CXL Institute offers some of the best online courses and industry-recognized certifications for those seeking to learn new technical marketing skills and tools highly useful to growth professionals, product managers, UX/UI experts, and any other marketing profile looking to become more customer-centric.

I was given an amazing opportunity to access and review one of their online course tracks, the Conversion Rate Optimization (CRO) Minidegree. For the next few weeks, I’ll be discussing the content of the course as well as what I think of it as I go through it. Here is part eight!

# Statistics Fundamentals

Understanding at least a basic level of statistics is key in finding mistakes and spotting false positives. The more you know about statistics, the more you will be able to avoid false information that can have negative implications for your growth. This week’s part will focus on the statistics basics which are important to know as an optimizer. The first short course on statistics fundamentals is taught by Ben Labay, a UX research scientist at CXL.

Here are the basics:

**Sampling:**The population is the entire pool of people being measured. A sample is a representative part of the pool. We use a sample in order to calculate the mean and standard deviation of the parameter that we’re interested in. Researching a large enough sample can yield insights about the entire true population.**Mean and Variance:**The mean is the typical value or midpoint in your data. The variance of the data is the difference in shape or spread. The standard deviation is the measure of how spread out the data is (it is the square root of the average distance from the mean).**Confidence Intervals:**This is the measure of the probability that a parameter value lies within a range of plausible values in the data. In order to calculate the confidence interval, you need the mean, the sample size, the variability, and the confidence level. In A/B testing, confidence intervals represent the reliability of estimates. It is important to understand this risk of sampling error and how much of it is acceptable during tests.**Statistical Significance and P-value:**Statistical significance is a measure of whether the effect in the results is likely due to chance. The P-value is the measure of the probability that you will see that same difference in another sample from the same population (if p < 0.05, there is less than a 5% chance that it is a false positive). P-value should not be confused with confidence levels, which should be set before testing.**Statistical Power:**The statistical power of tests is the probability of an effect is found when there is an effect to be found (or the probability that it will reject a false null hypothesis).**Sample Size:**The sample size will depend on the size of the effect you want to detect, the level of confidence, statistical power, and variability. You will also need to set the range of the conversion rate for the control.

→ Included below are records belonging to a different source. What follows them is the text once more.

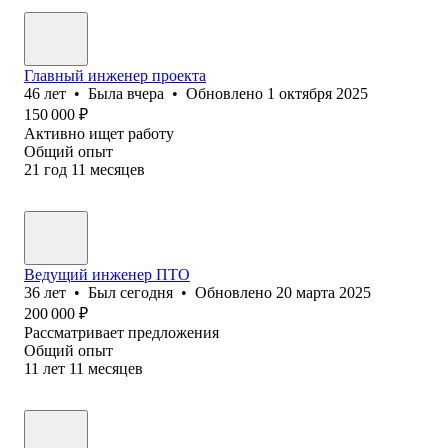
Главный инженер проекта
46
лет
•
Была
вчера
•
Обновлено
1 октября 2025
150 000
₽
Активно ищет работу
Общий опыт
21
год
11
месяцев
Ведущий инженер ПТО
36
лет
•
Был
сегодня
•
Обновлено
20 марта 2025
200 000
₽
Рассматривает предложения
Общий опыт
11
лет
11
месяцев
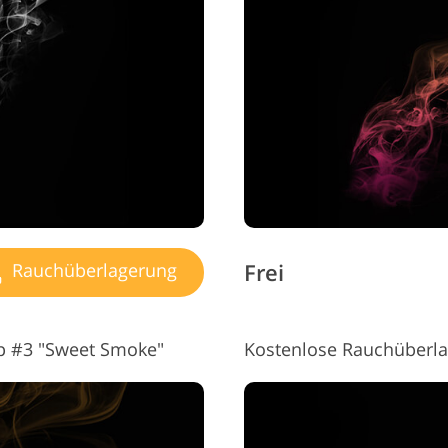
Schmuck-Fotobearbeitung
KI-Trainingsdaten
Videob
Frei
Rauchüberlagerung
p #3 "Sweet Smoke"
Kostenlose Rauchüberlag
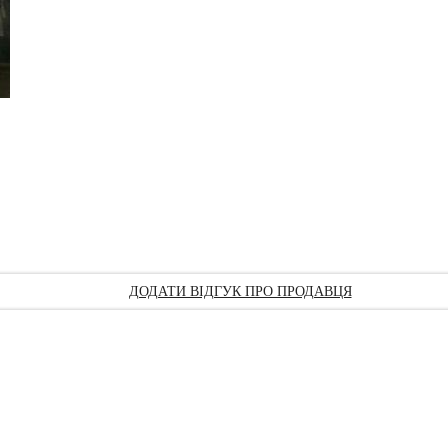
ДОДАТИ ВІДГУК ПРО ПРОДАВЦЯ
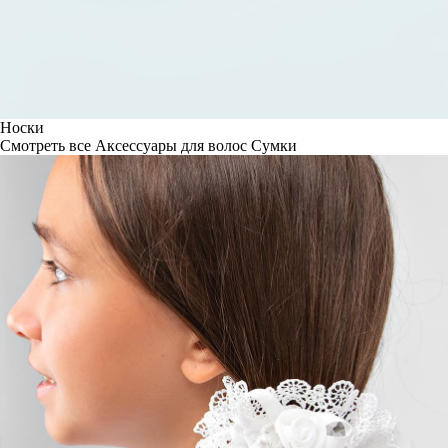
Носки
Смотреть все
Аксессуары для волос
Сумки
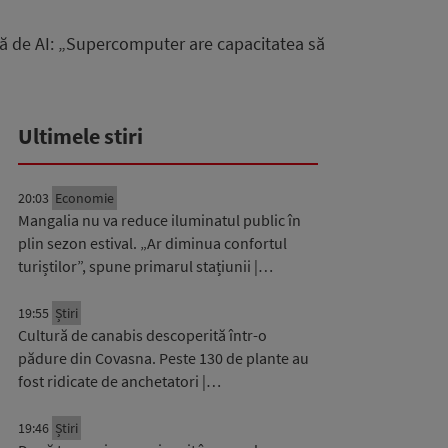
lă de AI: „Supercomputer are capacitatea să
Ultimele stiri
20:03
Economie
Mangalia nu va reduce iluminatul public în
plin sezon estival. „Ar diminua confortul
turiștilor”, spune primarul stațiunii |…
19:55
Știri
Cultură de canabis descoperită într-o
pădure din Covasna. Peste 130 de plante au
fost ridicate de anchetatori |…
19:46
Știri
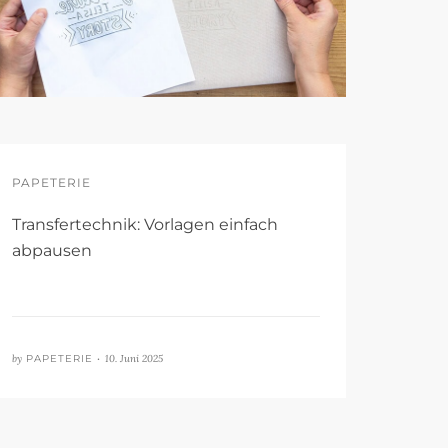
PAPETERIE
Transfertechnik: Vorlagen einfach
abpausen
by
PAPETERIE •
10. Juni 2025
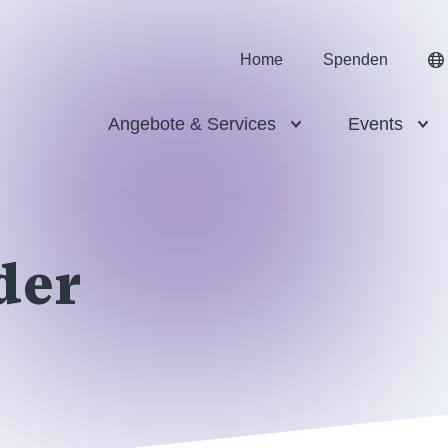
Home
Spenden
Angebote & Services
Events
der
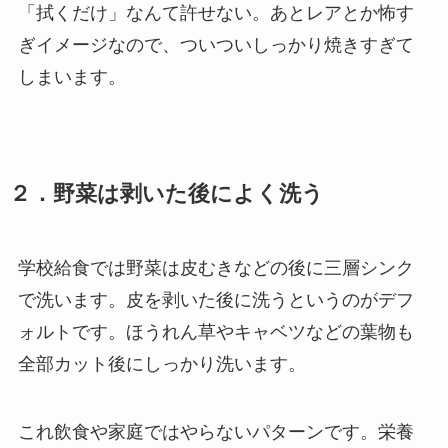
「拭くだけ」なんて許せない。あとレアとか怖す
ぎイメージなので、ついついしっかり焼きすぎて
しまいます。
２．野菜は剥いた後によく洗う
学校給食では野菜は皮むきなどの後に三層シンク
で洗います。皮を剥いた後に洗うというのがデフ
ォルトです。ほうれん草やキャベツなどの葉物も
全部カット後にしっかり洗います。
これ飲食や家庭ではやらないパターンです。栄養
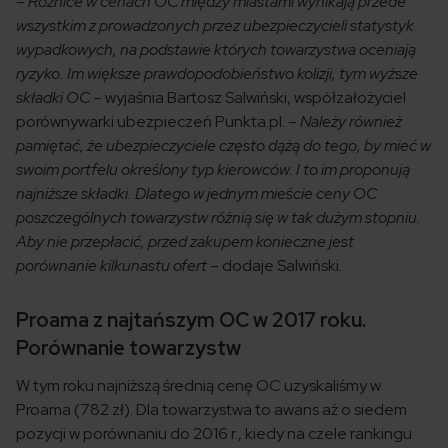
– Różnice w cenach OC między miastami wynikają przede
wszystkim z prowadzonych przez ubezpieczycieli statystyk
wypadkowych, na podstawie których towarzystwa oceniają
ryzyko. Im większe prawdopodobieństwo kolizji, tym wyższe
składki OC –
wyjaśnia Bartosz Salwiński, współzałożyciel
porównywarki ubezpieczeń Punkta.pl
.
– Należy również
pamiętać, że ubezpieczyciele często dążą do tego, by mieć w
swoim portfelu określony typ kierowców. I to im proponują
najniższe składki. Dlatego w jednym mieście ceny OC
poszczególnych towarzystw różnią się w tak dużym stopniu.
Aby nie przepłacić, przed zakupem konieczne jest
porównanie kilkunastu ofert –
dodaje Salwiński.
Proama z najtańszym OC w 2017 roku.
Porównanie towarzystw
W tym roku najniższą średnią cenę OC uzyskaliśmy w
Proama (782 zł). Dla towarzystwa to awans aż o siedem
pozycji w porównaniu do 2016 r., kiedy na czele rankingu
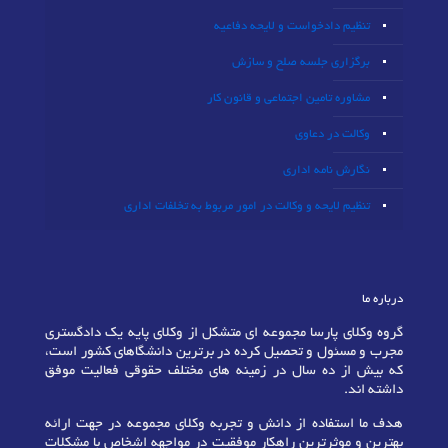
تنظیم دادخواست و لایحه دفاعیه
برگزاری جلسه صلح و سازش
مشاوره تامین اجتماعی و قانون کار
وکالت در دعاوی
نگارش نامه اداری
تنظیم لایحه و وکالت در امور مربوط به تخلفات اداری
درباره ما
گروه وکلای پارسا مجموعه ای متشکل از وکلای پایه یک دادگستری
مجرب و مسئول و تحصیل کرده در برترین دانشگاهای کشور است،
که بیش از ده سال در زمینه های مختلف حقوقی فعالیت موفق
داشته اند.
هدف ما استفاده از دانش و تجربه وکلای مجموعه در جهت ارائه
بهترین و موثرترین راهکار موفقیت در مواجهه اشخاص با مشکلات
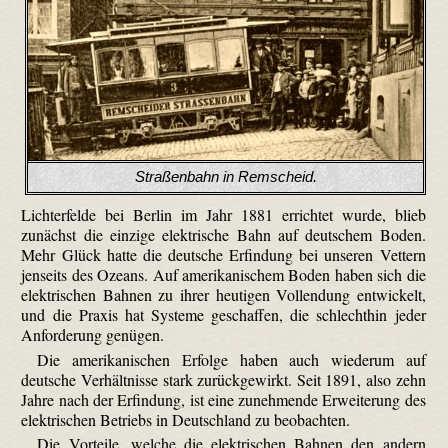
Straßenbahn in Remscheid.
Lichterfelde bei Berlin im Jahr 1881 errichtet wurde, blieb
zunächst die einzige elektrische Bahn auf deutschem Boden.
Mehr Glück hatte die deutsche Erfindung bei unseren Vettern
jenseits des Ozeans. Auf amerikanischem Boden haben sich die
elektrischen Bahnen zu ihrer heutigen Vollendung entwickelt,
und die Praxis hat Systeme geschaffen, die schlechthin jeder
Anforderung genügen.
Die amerikanischen Erfolge haben auch wiederum auf
deutsche Verhältnisse stark zurückgewirkt. Seit 1891, also zehn
Jahre nach der Erfindung, ist eine zunehmende Erweiterung des
elektrischen Betriebs in Deutschland zu beobachten.
Die Vorteile, welche die elektrischen Bahnen den andern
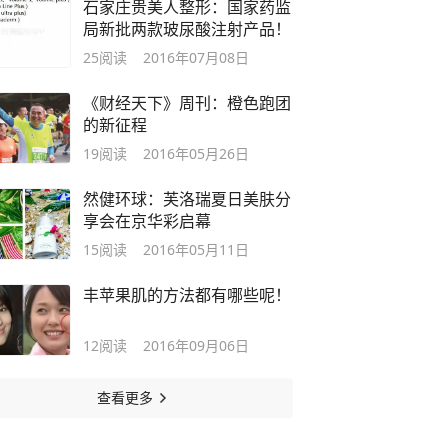
石家庄贵美人整形：国家药监
局新批两款玻尿酸注射产品！
25
阅读
2016年07月08日
《财经天下》周刊：橙色跑团
的新征程
19
阅读
2016年05月26日
然健环球：芙洛瑞夏日美肤分
享会在京华彩启幕
15
阅读
2016年05月11日
丰苹果肌的方法都有哪些呢！
12
阅读
2016年09月06日
查看更多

Next, Labay also mentions common statistics “traps” and how to avoid them:

- Sampling errors can occur if a sample is taken from a non-representative part of the population (which is very different from the mean). A big enough sample, or running the test for longer will allow the results to get closer to the real mean (regression towards the mean). It is important to calculate the test duration in advance.
- Testing too many variants at the same time can impact the validity of tests, and can result in false positives. Many testing tools correct this issue, but those that don’t will require a separate process (such as ANOVA or a uni-factorial analysis). Labay suggests running a maximum of 3 variants next to the control in order to minimize the risk of this happening.
- Understand the difference between the Bayesian and Frequentist approaches to statistics. In A/B testing, the Frequentist approach is the most common, which means that predictions are based on underlying truths. In the Bayesian model, hypotheses are given probabilities based on a broader range of assumptions. It is argued this method is more representative of how people see the world, even though most testing does not use this philosophy.

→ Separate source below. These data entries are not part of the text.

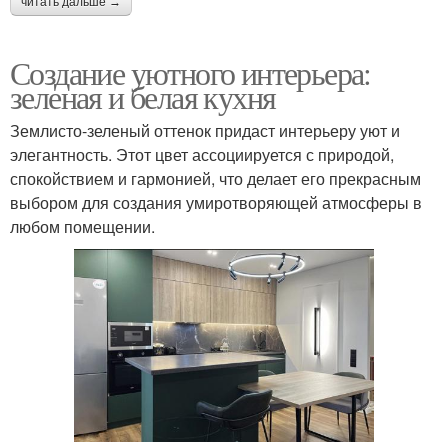
читать дальше →
Создание уютного интерьера:
зеленая и белая кухня
Землисто-зеленый оттенок придаст интерьеру уют и
элегантность. Этот цвет ассоциируется с природой,
спокойствием и гармонией, что делает его прекрасным
выбором для создания умиротворяющей атмосферы в
любом помещении.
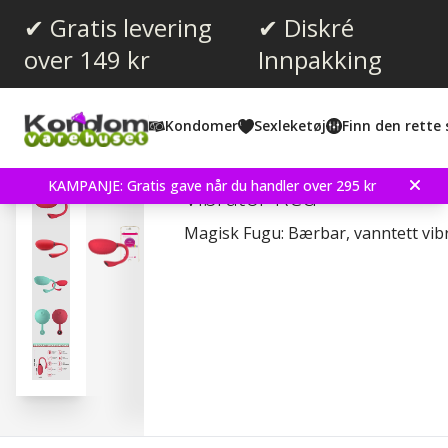
✔ Gratis levering
✔ Diskré
over 149 kr
Innpakking
Gjennomsnittskarakter:
4.0
(
stemmer:
1
)
Kondomer
Sexleketøj
Finn den rette 
Magic Motion - Fugu Sma
KAMPANJE: Gratis gave når du handler over 295 kr
Vibrator Red
Magisk Fugu: Bærbar, vanntett vib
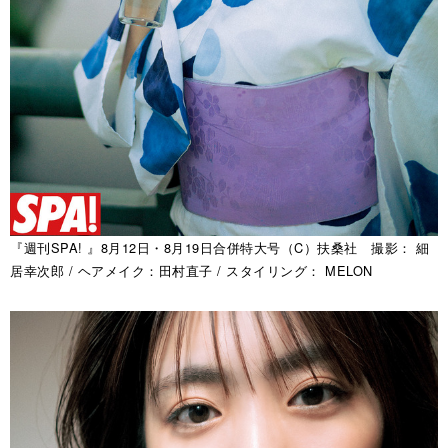
『週刊SPA! 』8月12日・8月19日合併特大号（C）扶桑社 撮影： 細
居幸次郎 / ヘアメイク：田村直子 / スタイリング： MELON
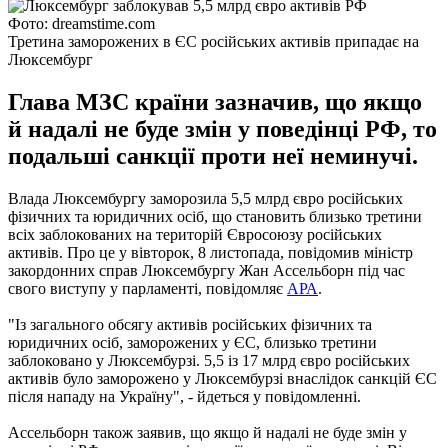
Фото: dreamstime.com
Третина заморожених в ЄС російських активів припадає на
Люксембург
Глава МЗС країни зазначив, що якщо
й надалі не буде змін у поведінці РФ, то
подальші санкції проти неї неминучі.
Влада Люксембургу заморозила 5,5 млрд євро російських
фізичних та юридичних осіб, що становить близько третини
всіх заблокованих на територій Євросоюзу російських
активів. Про це у вівторок, 8 листопада, повідомив міністр
закордонних справ Люксембургу Жан Ассельборн під час
свого виступу у парламенті, повідомляє
АРА
.
"Із загального обсягу активів російських фізичних та
юридичних осіб, заморожених у ЄС, близько третини
заблоковано у Люксембурзі. 5,5 із 17 млрд євро російських
активів було заморожено у Люксембурзі внаслідок санкцій ЄС
після нападу на Україну", - йдеться у повідомленні.
Ассельборн також заявив, що якщо й надалі не буде змін у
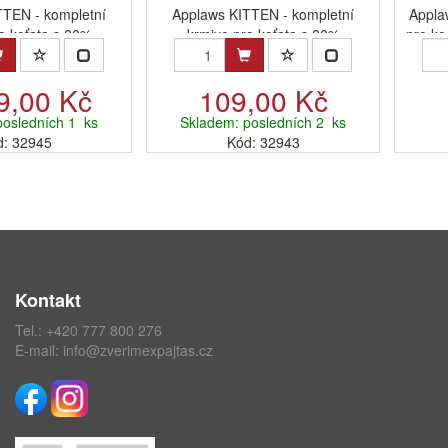
TTEN - kompletní
Applaws KITTEN - kompletní
Appla
o koťata s 80%
krmivo pro koťata s 80%
pro k
ahem m...
obsahem m...
9,00 Kč
109,00 Kč
posledních 1 ks
Skladem: posledních 2 ks
d: 32945
Kód: 32943
Kontakt
Tel.:
+420 777 800 276
E-mail:
info@zverimexpajtas.cz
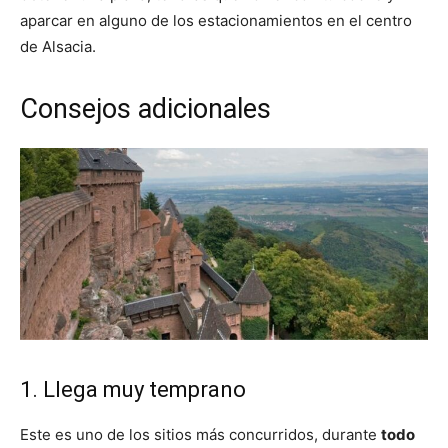
aparcar en alguno de los estacionamientos en el centro
de Alsacia.
Consejos adicionales
1. Llega muy temprano
Este es uno de los sitios más concurridos, durante
todo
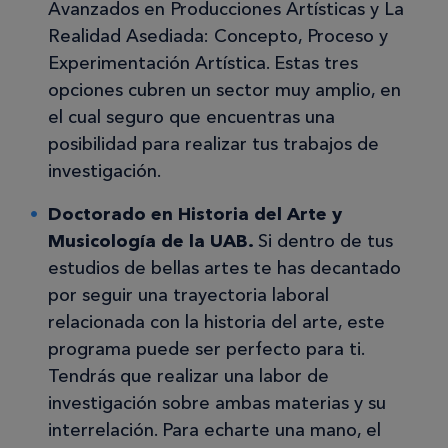
Avanzados en Producciones Artísticas y La
Realidad Asediada: Concepto, Proceso y
Experimentación Artística. Estas tres
opciones cubren un sector muy amplio, en
el cual seguro que encuentras una
posibilidad para realizar tus trabajos de
investigación.
Doctorado en Historia del Arte y
Musicología
de la UAB.
Si dentro de tus
estudios de bellas artes te has decantado
por seguir una trayectoria laboral
relacionada con la historia del arte, este
programa puede ser perfecto para ti.
Tendrás que realizar una labor de
investigación sobre ambas materias y su
interrelación. Para echarte una mano, el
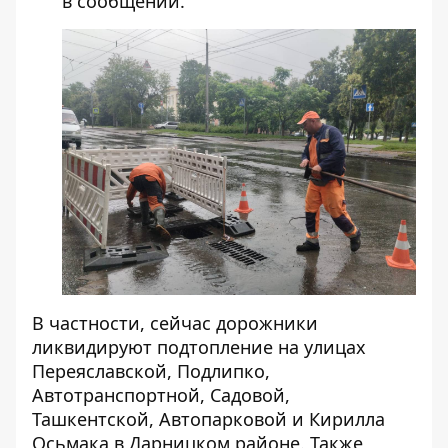
в сообщении.
В частности, сейчас дорожники
ликвидируют подтопление на улицах
Переяславской, Подлипко,
Автотранспортной, Садовой,
Ташкентской, Автопарковой и Кирилла
Осьмака в Дарницком районе. Также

# Statistics for A/B Testing

Georgi Georgiev, an applied statistician at WebFOCUS and the author of “*Statistical Methods in Online A/B Testing*”, leads this next in-depth course on statistics concepts that are important for A/B testing. Statistics is often improperly used in A/B testing because the results are taken at face value, without proper risk management in place. It’s highly important to understand the ever-present uncertainty that goes along with tests, as this information will have a strong impact on your decision-making. Making the wrong choices will end up being very costly.

Data is a proxy for reality. Before we can discern if we can make a change to a website, we need to understand if the change will hurt or improve our KPIs. We also need to be aware of the danger of misinterpreting our data. For example, let’s say you make a change to your website, and your bounce rate almost halves. You might assume this amazing effect is due to the change you made, but what if the tracking got messed up in the process? Correlation does not imply causation. What we observe might not be representative of the truth.

This part was (naturally) more complex than most of the other materials so far, and it was surprising to see such a wide array of problems that can arise from A/B testing. Having a basic understanding of statistics could be acceptable, but mastering this area will allow you to run far better experiments. Even though it is one of the more difficult aspects of CRO, a better understanding of statistics will make it far easier to find a path towards sustainable growth.

This is part 8/12 in my series reviewing the CXL Institute CRO Minidegree. I will be posting a new part every week!